SIOUX FALLS, S.D. (KELO) — With more than 40 years of teaching experience at five different Sioux Falls schools, Dar Steenholdt has a good recipe for student success.
Thursday was Steenholdt’s final day with the Sioux Falls School District. She officially retired after 44 years of teaching including stints at Summit Oaks, Whittier Middle School, the old Washington High School, the new Washington High School and her final 11 years at the Career and Technical Education Academy.
In an interview with KELOLAND News, Steenholdt reflected on her time with the SFSD and stressed the importance of parents staying involved with education and students finding ways to connect with schools.
She had a direct message for all parents.
“Your kids need sleep. All of us need sleep,” Steenholdt said. “They can’t stay up all night long, chatting, texting and playing video games.”
At the CTE Academy, Steenholdt has been a human services instructor — helping students find a path to a career. She’s helped teach interviewing skills, job shadows and assessments for interest areas.
One of her favorite memories of teaching was a single-survival class at the old WHS. She taught life skills — tour apartments, work on finances, meal planning and grocery stop shopping.
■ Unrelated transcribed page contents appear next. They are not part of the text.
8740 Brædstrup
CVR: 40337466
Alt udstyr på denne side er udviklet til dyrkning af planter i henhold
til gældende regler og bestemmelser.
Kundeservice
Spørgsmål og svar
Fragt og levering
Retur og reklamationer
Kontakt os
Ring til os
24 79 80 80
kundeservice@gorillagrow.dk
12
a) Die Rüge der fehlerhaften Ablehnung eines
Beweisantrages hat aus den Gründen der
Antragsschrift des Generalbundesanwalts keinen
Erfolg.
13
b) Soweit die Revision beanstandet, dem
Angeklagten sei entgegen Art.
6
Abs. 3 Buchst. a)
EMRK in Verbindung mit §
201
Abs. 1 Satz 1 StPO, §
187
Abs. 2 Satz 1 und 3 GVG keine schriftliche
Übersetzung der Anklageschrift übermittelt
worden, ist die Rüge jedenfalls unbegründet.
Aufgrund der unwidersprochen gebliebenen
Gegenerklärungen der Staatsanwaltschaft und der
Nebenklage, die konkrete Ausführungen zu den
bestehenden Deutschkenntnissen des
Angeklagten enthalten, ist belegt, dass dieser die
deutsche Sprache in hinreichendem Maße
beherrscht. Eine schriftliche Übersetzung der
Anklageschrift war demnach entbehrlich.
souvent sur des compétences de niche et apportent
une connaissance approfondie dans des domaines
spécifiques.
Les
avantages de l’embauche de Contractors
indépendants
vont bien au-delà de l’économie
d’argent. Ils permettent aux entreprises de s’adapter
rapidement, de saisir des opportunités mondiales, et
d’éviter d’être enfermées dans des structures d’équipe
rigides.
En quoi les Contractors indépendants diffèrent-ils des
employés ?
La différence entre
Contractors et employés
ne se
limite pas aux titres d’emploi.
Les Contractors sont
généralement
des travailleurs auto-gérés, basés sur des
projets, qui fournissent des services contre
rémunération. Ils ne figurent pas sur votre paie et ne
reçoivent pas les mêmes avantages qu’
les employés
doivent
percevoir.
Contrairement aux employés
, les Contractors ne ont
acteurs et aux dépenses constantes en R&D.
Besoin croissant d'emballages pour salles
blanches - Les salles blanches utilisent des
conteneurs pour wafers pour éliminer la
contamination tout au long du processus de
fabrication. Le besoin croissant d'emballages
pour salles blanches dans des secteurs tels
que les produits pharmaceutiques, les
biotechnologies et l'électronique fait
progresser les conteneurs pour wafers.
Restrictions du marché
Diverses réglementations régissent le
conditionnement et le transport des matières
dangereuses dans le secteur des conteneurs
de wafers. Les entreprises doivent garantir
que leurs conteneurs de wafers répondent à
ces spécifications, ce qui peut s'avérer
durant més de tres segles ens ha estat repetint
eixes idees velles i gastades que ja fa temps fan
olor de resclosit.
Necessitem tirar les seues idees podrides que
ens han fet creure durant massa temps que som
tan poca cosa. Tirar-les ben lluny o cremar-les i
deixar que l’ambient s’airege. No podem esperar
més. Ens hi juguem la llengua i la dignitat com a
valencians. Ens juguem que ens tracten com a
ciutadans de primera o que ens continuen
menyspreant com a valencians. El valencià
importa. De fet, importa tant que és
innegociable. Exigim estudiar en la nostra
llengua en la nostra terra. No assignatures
“The boys took a special interest and that was rewarding,” Steenholdt said. “Now one of those former students is my own doctor, so that’s been fun.”
She helped teach child development at the new WHS and served as the senior class advisor where she helped organize 13 proms and homecomings.
The biggest change in her 40+ years has been how many women are now in leadership roles with the school district.
“It used to be men in the administration and women teachers,” Steenholdt said. “Now we have it more equally divided.”
The 2020-21 school year was a new challenge for teachers and students alike, but Steenholdt embraced being back in the classroom after the abrupt end to in-person learning in 2020.
“I was delighted to come back. Last March, April and May were not my cup of tea,” Steenholdt said. “We’re a hands-on school and activities with the class, you just can’t do that over Zoom.”
She said students were happy to be back in the classroom. She noted the room was spaced and everyone wore masks. She never got sick and while some students missed time for being close contacts, she felt not many students actually got the virus.
Importance of teachers
Steenholdt said she has a former student who is now a teacher at George McGovern. For new teachers, Steenholdt suggested finding mentors right away.
“Co-workers are huge. Co-workers and administration make your day,” Steenholdt said. “It’s the community the school makes.”
She stressed teachers need to understand their role of helping young people.
“They should not be friends with the students. They should be friendly, but the kids have a friend, they have a mom, they need a teacher,” Steenholdt said. “They need a firm person to toe the line and be a teacher role model.”
In retirement, Steenholdt joked she’ll miss her alarm clock going off twice each day. She plans to learn how to fly a drone by herself, play frisbee golf and attend a few NASCAR races. She’ll spend plenty of time with family and her retired husband.